SELECTED EXTRACT:

++++++++++++++++++++

That’s why almost every time I’ve played in a tournament over the last few years, I’ve written about it. Because they’re so rare for me, each one is special (even though I’ve “failed spectacularly”). Each one could be THE ONE. Where I finally break through. Where I finally “prove to the world” what I already know: I AM good enough. I CAN play this game well. I can play LOTS of poker games well. Very, very well. I know it! But there’s no HendonMob proof; so how could I possibly have any meaningful poker skill, right? RIGHT?!

Ari Engel – you know, the legendary tournament crusher with nearly 700 lifetime cashes, 4 bracelets, 18 rings, and for whom the danger in citing those statistics in an article is that by the time you publish they might be out of date? – was playing in the $600 TORSE tournament as well. We spoke a few times on the breaks. We’ve known each other for many years and are good friends both on and off the felt.

++++++++++++++++++++

EXTRACTED RECORDS:
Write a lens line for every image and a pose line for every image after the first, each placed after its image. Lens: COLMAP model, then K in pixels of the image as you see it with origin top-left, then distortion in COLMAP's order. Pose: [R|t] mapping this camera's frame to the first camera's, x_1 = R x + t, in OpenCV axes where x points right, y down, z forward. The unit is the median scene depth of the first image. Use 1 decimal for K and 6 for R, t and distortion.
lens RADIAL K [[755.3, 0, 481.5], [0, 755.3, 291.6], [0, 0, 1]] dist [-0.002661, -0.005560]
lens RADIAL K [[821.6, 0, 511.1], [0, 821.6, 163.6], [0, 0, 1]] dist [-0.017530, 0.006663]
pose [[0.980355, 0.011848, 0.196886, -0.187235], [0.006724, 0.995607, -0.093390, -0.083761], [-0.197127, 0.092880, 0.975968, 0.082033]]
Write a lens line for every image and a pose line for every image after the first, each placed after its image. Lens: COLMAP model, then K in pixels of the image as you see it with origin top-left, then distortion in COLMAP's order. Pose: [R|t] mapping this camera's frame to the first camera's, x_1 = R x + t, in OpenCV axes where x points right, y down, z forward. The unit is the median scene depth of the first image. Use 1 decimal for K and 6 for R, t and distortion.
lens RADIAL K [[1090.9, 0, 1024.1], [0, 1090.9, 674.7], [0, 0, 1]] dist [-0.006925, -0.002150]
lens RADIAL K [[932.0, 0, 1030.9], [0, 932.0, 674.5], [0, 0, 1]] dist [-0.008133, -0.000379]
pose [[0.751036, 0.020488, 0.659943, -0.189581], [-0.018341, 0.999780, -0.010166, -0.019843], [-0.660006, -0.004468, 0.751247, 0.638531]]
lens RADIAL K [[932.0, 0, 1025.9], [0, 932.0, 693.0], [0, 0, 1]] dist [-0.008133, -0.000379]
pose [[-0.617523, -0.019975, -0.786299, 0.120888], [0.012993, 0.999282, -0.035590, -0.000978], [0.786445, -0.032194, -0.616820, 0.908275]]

++++++++++++++++++++

PROBLEMS TO SOLVE:
1. Please duplicate the part of the tournament passage that opens with the words containing "Ari Engel –" and closes with "off the felt.".
2. Does each statement agree with the tournament passage? (a) Ari Engel has nearly 700 lifetime cashes. (b) The writer plays in tournaments often. (c) The writer and Ari Engel met for the first time at the $600 TORSE tournament. Answer yes or no for each, quoting the deciding words.
The listing is separate material and has no connection to the tournament passage.

EXERCISE ANSWERS:
1.
Ari Engel – you know, the legendary tournament crusher with nearly 700 lifetime cashes, 4 bracelets, 18 rings, and for whom the danger in citing those statistics in an article is that by the time you publish they might be out of date? – was playing in the $600 TORSE tournament as well. We spoke a few times on the breaks. We’ve known each other for many years and are good friends both on and off the felt.

2.
(a) Yes: "nearly 700 lifetime cashes"
(b) No: "Because they’re so rare for me"
(c) No: "We’ve known each other for many years"